Skipping all pictures, please restate word for word the lines from the one that contains "en de keuken van de begeleiding moest ook" through the last line of the entries.

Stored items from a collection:
::::::

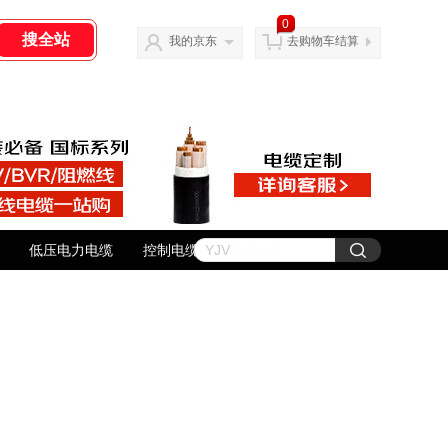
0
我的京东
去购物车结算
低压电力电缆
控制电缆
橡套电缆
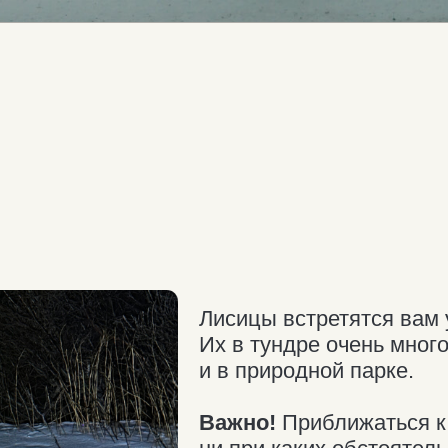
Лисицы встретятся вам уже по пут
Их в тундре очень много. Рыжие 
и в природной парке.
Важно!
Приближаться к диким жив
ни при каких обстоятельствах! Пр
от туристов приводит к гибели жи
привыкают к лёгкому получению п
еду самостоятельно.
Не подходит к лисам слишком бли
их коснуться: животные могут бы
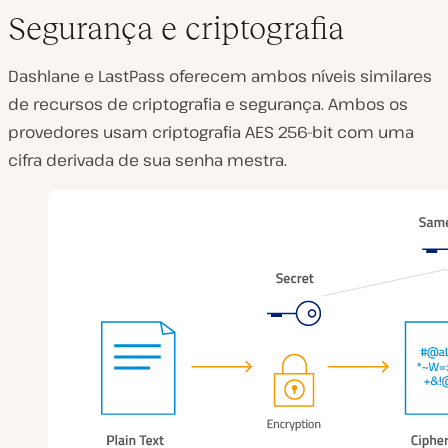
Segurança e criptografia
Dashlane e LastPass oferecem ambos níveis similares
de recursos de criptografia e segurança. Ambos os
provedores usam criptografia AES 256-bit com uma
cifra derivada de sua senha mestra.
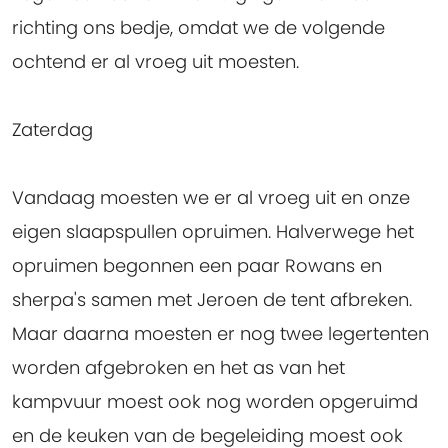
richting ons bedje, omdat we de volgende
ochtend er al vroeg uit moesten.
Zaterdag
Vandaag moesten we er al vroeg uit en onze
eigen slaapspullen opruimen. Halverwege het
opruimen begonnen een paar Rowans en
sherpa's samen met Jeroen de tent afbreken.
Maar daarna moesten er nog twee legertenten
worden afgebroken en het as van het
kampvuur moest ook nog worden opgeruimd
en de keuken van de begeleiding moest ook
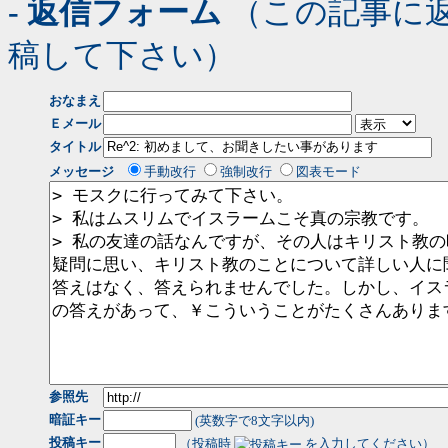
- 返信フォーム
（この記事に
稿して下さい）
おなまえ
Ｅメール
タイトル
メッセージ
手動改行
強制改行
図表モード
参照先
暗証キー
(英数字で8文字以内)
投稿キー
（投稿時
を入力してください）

::::::

EXPECTED ANSWER
en de keuken van de begeleiding moest ook
- 返信フォーム
（この記事に
稿して下さい）
おなまえ
Ｅメール
タイトル
メッセージ
手動改行
強制改行
図表モード
参照先
暗証キー
(英数字で8文字以内)
投稿キー
（投稿時
を入力してください）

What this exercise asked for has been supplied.